_Goal of the exercise_
Give back the records that follow exactly, images excluded.

_Records for the task_
=== Begin Enclosure ===
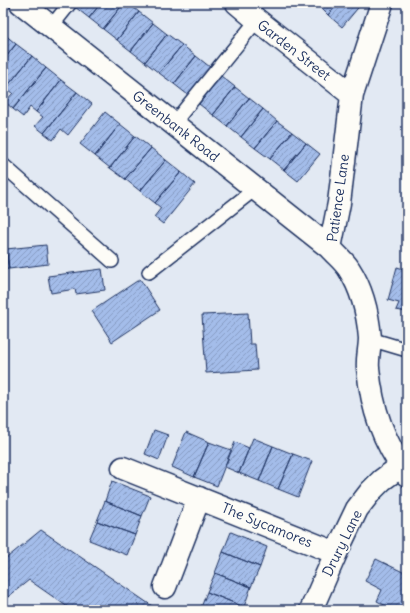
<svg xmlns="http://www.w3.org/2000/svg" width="410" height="613" viewBox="0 0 410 613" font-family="Delius,sans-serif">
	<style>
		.building { fill: url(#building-hatch); stroke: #1b2f5e }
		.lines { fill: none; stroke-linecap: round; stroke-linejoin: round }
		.service-casing { stroke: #1b2f5e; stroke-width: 16 }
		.minor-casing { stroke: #1b2f5e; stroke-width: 25 }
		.service { stroke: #fdfcf7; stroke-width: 13 }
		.minor { stroke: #fdfcf7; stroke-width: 22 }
		.labels { text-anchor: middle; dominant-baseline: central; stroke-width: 4; stroke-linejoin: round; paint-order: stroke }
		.street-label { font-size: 14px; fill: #1b2f5e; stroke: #fdfcf7 }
	</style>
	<defs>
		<pattern id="building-hatch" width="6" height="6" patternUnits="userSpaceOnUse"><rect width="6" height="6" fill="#a4bdea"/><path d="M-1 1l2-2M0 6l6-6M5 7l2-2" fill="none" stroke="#859ac1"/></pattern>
	</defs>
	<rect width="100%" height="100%" fill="#e2e9f3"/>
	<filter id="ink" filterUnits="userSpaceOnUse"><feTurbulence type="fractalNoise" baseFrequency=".025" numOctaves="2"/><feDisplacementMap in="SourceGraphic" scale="8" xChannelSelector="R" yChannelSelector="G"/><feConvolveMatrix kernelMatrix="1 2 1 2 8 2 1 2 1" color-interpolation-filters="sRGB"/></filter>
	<g filter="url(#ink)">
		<!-- building -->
		<path class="building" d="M78 3H101L89 18 75 7Z
			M101 3H124L103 29 89 18Z
			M124 3H128L139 12 117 40 103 29Z
			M316 3H339L328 15Z
			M339 3H362L342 27 328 15Z
			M139 12 153 23 131 51 117 40Z
			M153 23 167 34 145 62 131 51Z
			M3 33 16 44 3 61Z
			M167 34 182 45 159 73 145 62Z
			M16 44 32 56 6 88 3 85V61Z
			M182 45 196 56 174 84 159 73Z
			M32 56 46 68 13 109 5 102 13 93 6 88Z
			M196 56 210 67 188 95 174 84Z
			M46 68 61 80 36 112 30 107 23 117 13 109Z
			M221 76 235 87 213 115 199 104Z
			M61 80 77 92 44 133 35 126 43 117 36 112Z
			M235 87 249 98 227 126 213 115Z
			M77 92 92 104 68 135 61 129 53 140 44 133Z
			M249 98 263 109 241 137 227 126Z
			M263 109 277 121 255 148 241 137Z
			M105 112 120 124 95 156 80 144Z
			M277 121 292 132 270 159 255 148Z
			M120 124 135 136 110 168 95 156Z
			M292 132 306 143 284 170 270 159Z
			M135 136 151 148 125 179 110 168Z
			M306 143 320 154 298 181 284 170Z
			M151 148 166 160 140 191 125 179Z
			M166 160 181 172 155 203 140 191Z
			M181 172 195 184 163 224 154 217 161 208 155 203Z
			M46 245 48 264 9 269 6 249Z
			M6 249 9 269 3 270V250Z
			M397 267 407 270V312L396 310 399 303 388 300Z
			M102 269 105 290 76 294 75 289 51 293 48 276Z
			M140 279 160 310 112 342 92 311Z
			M248 313 250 344H255L257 370 206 373 202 315Z
			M154 430 168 435 159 460 145 454Z
			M186 432 209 442 194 477 172 467Z
			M253 438 273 446 259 481 239 473Z
			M209 442 231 450 217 486 194 477Z
			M235 442 249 448 239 473 225 467Z
			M273 446 293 454 278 489 259 481Z
			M293 454 312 461 298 497 278 489Z
			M112 481 150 496 142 516 105 501Z
			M105 501 142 516 135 535 97 521Z
			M97 521 135 535 127 555 89 540Z
			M41 530 158 610H72L29 580 3 601V561Z
			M231 532 267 547 260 567 223 552Z
			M223 552 260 567 251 587 215 573Z
			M376 559 407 574V610H394L377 601 382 590 365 581Z
			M215 573 251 587 244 607 207 592Z
			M207 592 244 607 242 610H200Z"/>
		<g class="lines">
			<defs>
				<path id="service" d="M51 27 70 3
					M173 124 257 20
					M3 165 112 261
					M149 272 255 189
					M370 339 407 350"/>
				<path id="minor" d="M21 3 330 248
					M237 3 257 20 352 95
					M382 3 352 95 339 203 330 248C336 255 344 261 349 269 362 289 368 314 370 338 370 348 367 358 368 368 372 410 383 440 407 475
					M123 468 336 553
					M165 587 199 498
					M311 610 336 553 357 509 371 491 382 480 401 466"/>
			</defs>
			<!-- service casing -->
			<use href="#service" class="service-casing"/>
			<!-- minor casing -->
			<use href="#minor" class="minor-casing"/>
			<!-- service -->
			<use href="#service" class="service"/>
			<!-- minor -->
			<use href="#minor" class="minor"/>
		</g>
	</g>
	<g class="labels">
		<!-- street labels -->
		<g class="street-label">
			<text transform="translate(294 50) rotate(38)">Garden Street</text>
			<text transform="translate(176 126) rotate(38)">Greenbank Road</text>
			<text transform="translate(338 198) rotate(-82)">Patience Lane</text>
			<text transform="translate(267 525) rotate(22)">The Sycamores</text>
			<text transform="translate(342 543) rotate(-64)">Drury Lane</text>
		</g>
	</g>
	<!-- margin -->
	<rect width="410" height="613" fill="none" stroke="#fdfcf7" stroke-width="16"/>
	<rect x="8" y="8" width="394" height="597" fill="none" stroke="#1b2f5e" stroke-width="1.5" filter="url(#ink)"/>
</svg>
=== End Enclosure ===
_Written response_
<svg xmlns="http://www.w3.org/2000/svg" width="410" height="613" viewBox="0 0 410 613" font-family="Delius,sans-serif">
	<style>
		.building { fill: url(#building-hatch); stroke: #1b2f5e }
		.lines { fill: none; stroke-linecap: round; stroke-linejoin: round }
		.service-casing { stroke: #1b2f5e; stroke-width: 16 }
		.minor-casing { stroke: #1b2f5e; stroke-width: 25 }
		.service { stroke: #fdfcf7; stroke-width: 13 }
		.minor { stroke: #fdfcf7; stroke-width: 22 }
		.labels { text-anchor: middle; dominant-baseline: central; stroke-width: 4; stroke-linejoin: round; paint-order: stroke }
		.street-label { font-size: 14px; fill: #1b2f5e; stroke: #fdfcf7 }
	</style>
	<defs>
		<pattern id="building-hatch" width="6" height="6" patternUnits="userSpaceOnUse"><rect width="6" height="6" fill="#a4bdea"/><path d="M-1 1l2-2M0 6l6-6M5 7l2-2" fill="none" stroke="#859ac1"/></pattern>
	</defs>
	<rect width="100%" height="100%" fill="#e2e9f3"/>
	<filter id="ink" filterUnits="userSpaceOnUse"><feTurbulence type="fractalNoise" baseFrequency=".025" numOctaves="2"/><feDisplacementMap in="SourceGraphic" scale="8" xChannelSelector="R" yChannelSelector="G"/><feConvolveMatrix kernelMatrix="1 2 1 2 8 2 1 2 1" color-interpolation-filters="sRGB"/></filter>
	<g filter="url(#ink)">
		<!-- building -->
		<path class="building" d="M78 3H101L89 18 75 7Z
			M101 3H124L103 29 89 18Z
			M124 3H128L139 12 117 40 103 29Z
			M316 3H339L328 15Z
			M339 3H362L342 27 328 15Z
			M139 12 153 23 131 51 117 40Z
			M153 23 167 34 145 62 131 51Z
			M3 33 16 44 3 61Z
			M167 34 182 45 159 73 145 62Z
			M16 44 32 56 6 88 3 85V61Z
			M182 45 196 56 174 84 159 73Z
			M32 56 46 68 13 109 5 102 13 93 6 88Z
			M196 56 210 67 188 95 174 84Z
			M46 68 61 80 36 112 30 107 23 117 13 109Z
			M221 76 235 87 213 115 199 104Z
			M61 80 77 92 44 133 35 126 43 117 36 112Z
			M235 87 249 98 227 126 213 115Z
			M77 92 92 104 68 135 61 129 53 140 44 133Z
			M249 98 263 109 241 137 227 126Z
			M263 109 277 121 255 148 241 137Z
			M105 112 120 124 95 156 80 144Z
			M277 121 292 132 270 159 255 148Z
			M120 124 135 136 110 168 95 156Z
			M292 132 306 143 284 170 270 159Z
			M135 136 151 148 125 179 110 168Z
			M306 143 320 154 298 181 284 170Z
			M151 148 166 160 140 191 125 179Z
			M166 160 181 172 155 203 140 191Z
			M181 172 195 184 163 224 154 217 161 208 155 203Z
			M46 245 48 264 9 269 6 249Z
			M6 249 9 269 3 270V250Z
			M397 267 407 270V312L396 310 399 303 388 300Z
			M102 269 105 290 76 294 75 289 51 293 48 276Z
			M140 279 160 310 112 342 92 311Z
			M248 313 250 344H255L257 370 206 373 202 315Z
			M154 430 168 435 159 460 145 454Z
			M186 432 209 442 194 477 172 467Z
			M253 438 273 446 259 481 239 473Z
			M209 442 231 450 217 486 194 477Z
			M235 442 249 448 239 473 225 467Z
			M273 446 293 454 278 489 259 481Z
			M293 454 312 461 298 497 278 489Z
			M112 481 150 496 142 516 105 501Z
			M105 501 142 516 135 535 97 521Z
			M97 521 135 535 127 555 89 540Z
			M41 530 158 610H72L29 580 3 601V561Z
			M231 532 267 547 260 567 223 552Z
			M223 552 260 567 251 587 215 573Z
			M376 559 407 574V610H394L377 601 382 590 365 581Z
			M215 573 251 587 244 607 207 592Z
			M207 592 244 607 242 610H200Z"/>
		<g class="lines">
			<defs>
				<path id="service" d="M51 27 70 3
					M173 124 257 20
					M3 165 112 261
					M149 272 255 189
					M370 339 407 350"/>
				<path id="minor" d="M21 3 330 248
					M237 3 257 20 352 95
					M382 3 352 95 339 203 330 248C336 255 344 261 349 269 362 289 368 314 370 338 370 348 367 358 368 368 372 410 383 440 407 475
					M123 468 336 553
					M165 587 199 498
					M311 610 336 553 357 509 371 491 382 480 401 466"/>
			</defs>
			<!-- service casing -->
			<use href="#service" class="service-casing"/>
			<!-- minor casing -->
			<use href="#minor" class="minor-casing"/>
			<!-- service -->
			<use href="#service" class="service"/>
			<!-- minor -->
			<use href="#minor" class="minor"/>
		</g>
	</g>
	<g class="labels">
		<!-- street labels -->
		<g class="street-label">
			<text transform="translate(294 50) rotate(38)">Garden Street</text>
			<text transform="translate(176 126) rotate(38)">Greenbank Road</text>
			<text transform="translate(338 198) rotate(-82)">Patience Lane</text>
			<text transform="translate(267 525) rotate(22)">The Sycamores</text>
			<text transform="translate(342 543) rotate(-64)">Drury Lane</text>
		</g>
	</g>
	<!-- margin -->
	<rect width="410" height="613" fill="none" stroke="#fdfcf7" stroke-width="16"/>
	<rect x="8" y="8" width="394" height="597" fill="none" stroke="#1b2f5e" stroke-width="1.5" filter="url(#ink)"/>
</svg>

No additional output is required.